2006 Philadelphia Annual Meeting (22–25 October 2006)

Paper No. 2
Presentation Time: 8:00 AM-12:00 PM

CARBON ISOTOPIC COMPOSITION OF PLANT-DERIVED ORGANIC MATTER FROM A TROPICAL SEDIMENTARY SEQUENCE AS A RECORDER OF LATE CRETACEOUS-EARLY PALEOGENE CHANGES IN THE CARBON CYCLE


CARVAJAL-ORTIZ, Humberto, Geological and Atmospheric Sciences, Iowa State University, 253, Science I Iowa State University, Ames, IA 50011, MORA, German, Department of Geological and Atmospheric Sciences, Iowa State Univ, Ames, IA 50011 and JARAMILLO, Carlos, Center for Tropical Paleoecology and Archeology, Smithsonian Tropical Research Institute, Balboa, Ancon, 0843-03092, Panama, hco@iastate.edu

The dynamics associated with the carbon cycle and the linkage between the oceans, the atmosphere, and land plants provide an opportunity to correlate marine and terrestrial sedimentary sequences using stable isotopes of carbon. However, these correlations are difficult due to chronostratigraphic uncertainties and the isotope overprint created by microbial degradation and digenesis. In contrast, geochemical biomarkers are unaffected by these two processes, thereby allowing a reliable estimate of the plant isotopic signal. To evaluate the possibility of using carbon isotope ratios as a chronostratigraphic tool, we are comparing the Paleocene-Eocene marine carbon-isotope record with that of a terrestrial sequence from Colombia.

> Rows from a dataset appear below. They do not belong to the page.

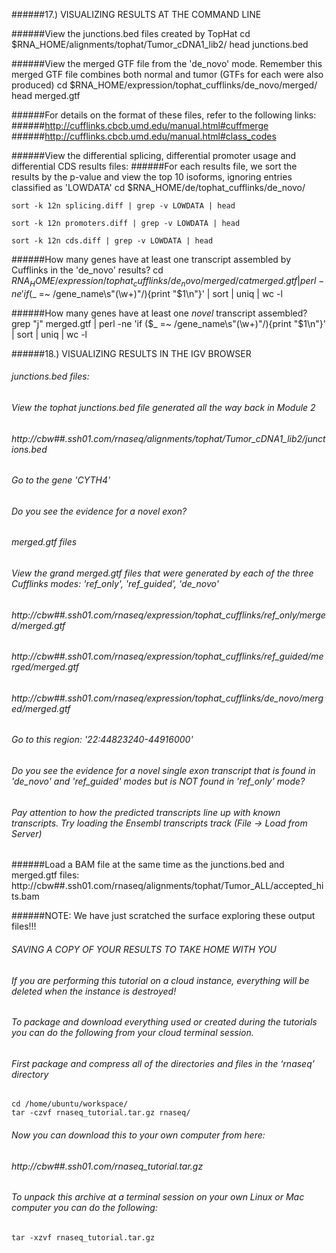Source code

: 	
######17.) VISUALIZING RESULTS AT THE COMMAND LINE
	
######View the junctions.bed files created by TopHat
	cd $RNA_HOME/alignments/tophat/Tumor_cDNA1_lib2/
	head junctions.bed
	
######View the merged GTF file from the 'de_novo' mode.  Remember this merged GTF file combines both normal and tumor (GTFs for each were also produced)
	cd $RNA_HOME/expression/tophat_cufflinks/de_novo/merged/
	head merged.gtf
	
######For details on the format of these files, refer to the following links:
######http://cufflinks.cbcb.umd.edu/manual.html#cuffmerge
######http://cufflinks.cbcb.umd.edu/manual.html#class_codes
	
######View the differential splicing, differential promoter usage and differential CDS results files:
######For each results file, we sort the results by the p-value and view the top 10 isoforms, ignoring entries classified as 'LOWDATA'
	cd $RNA_HOME/de/tophat_cufflinks/de_novo/
	
	sort -k 12n splicing.diff | grep -v LOWDATA | head
	
	sort -k 12n promoters.diff | grep -v LOWDATA | head
	
	sort -k 12n cds.diff | grep -v LOWDATA | head
	
######How many genes have at least one transcript assembled by Cufflinks in the 'de_novo' results?
	cd $RNA_HOME/expression/tophat_cufflinks/de_novo/merged/
	cat merged.gtf | perl -ne 'if ($_ =~ /gene_name\s\"(\w+)\"/){print "$1\n"}' | sort | uniq | wc -l
	
######How many genes have at least one *novel* transcript assembled?
	grep "j" merged.gtf | perl -ne 'if ($_ =~ /gene_name\s\"(\w+)\"/){print "$1\n"}' | sort | uniq | wc -l
	
	
######18.) VISUALIZING RESULTS IN THE IGV BROWSER
	
###### junctions.bed files:
###### View the tophat junctions.bed file generated all the way back in Module 2
###### http://cbw##.ssh01.com/rnaseq/alignments/tophat/Tumor_cDNA1_lib2/junctions.bed
###### Go to the gene 'CYTH4'
###### Do you see the evidence for a novel exon?
	
###### merged.gtf files
###### View the grand merged.gtf files that were generated by each of the three Cufflinks modes: 'ref_only', 'ref_guided', 'de_novo'
###### http://cbw##.ssh01.com/rnaseq/expression/tophat_cufflinks/ref_only/merged/merged.gtf
###### http://cbw##.ssh01.com/rnaseq/expression/tophat_cufflinks/ref_guided/merged/merged.gtf
###### http://cbw##.ssh01.com/rnaseq/expression/tophat_cufflinks/de_novo/merged/merged.gtf
###### Go to this region: '22:44823240-44916000'
###### Do you see the evidence for a novel single exon transcript that is found in 'de_novo' and 'ref_guided' modes but is NOT found in 'ref_only' mode?
###### Pay attention to how the predicted transcripts line up with known transcripts.  Try loading the Ensembl transcripts track (File -> Load from Server)
	
######Load a BAM file at the same time as the junctions.bed and merged.gtf files:
	http://cbw##.ssh01.com/rnaseq/alignments/tophat/Tumor_ALL/accepted_hits.bam
	
######NOTE: We have just scratched the surface exploring these output files!!!
	
	
###### SAVING A COPY OF YOUR RESULTS TO TAKE HOME WITH YOU
###### If you are performing this tutorial on a cloud instance, everything will be deleted when the instance is destroyed!
###### To package and download everything used or created during the tutorials you can do the following from your cloud terminal session.
###### First package and compress all of the directories and files in the ‘rnaseq’ directory
	cd /home/ubuntu/workspace/
	tar -czvf rnaseq_tutorial.tar.gz rnaseq/
	
###### Now you can download this to your own computer from here:
###### http://cbw##.ssh01.com/rnaseq_tutorial.tar.gz
	
###### To unpack this archive at a terminal session on your own Linux or Mac computer you can do the following:
	tar -xzvf rnaseq_tutorial.tar.gz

Sediments of the terrestrial rock units were deposited in a transitional setting dominated by mudstones, coals, and small lenses of sandstones (Catatumbo and Barco Formations) and in a mixture of deltaic and fluvial conditions (Cuervos Formation). The stratigraphic control was based on palynological zones for the region. Isotope results for the studied terrestrial sequence show the same three carbon-isotope excursions found in the marine carbonate record. Terrestrial isotope values decreased from -24‰ to -26.5‰ in the oldest event. This shift is commonly associated with the recovery of the primary production after the K-T extinction event. A positive shift is present in the late Paleocene, with values increasing from -26.5‰ to -23.8‰. This event appears to be related to the burial of large amounts of organic matter. The third excursion is found near the Paleocene-Eocene boundary, with values changing from -23.8‰ to -26.5‰. The shift is commonly interpreted to result from the release of large amounts of methane. Our preliminary results highlight the possibility of correlating marine and terrestrial sequences using carbon isotopes.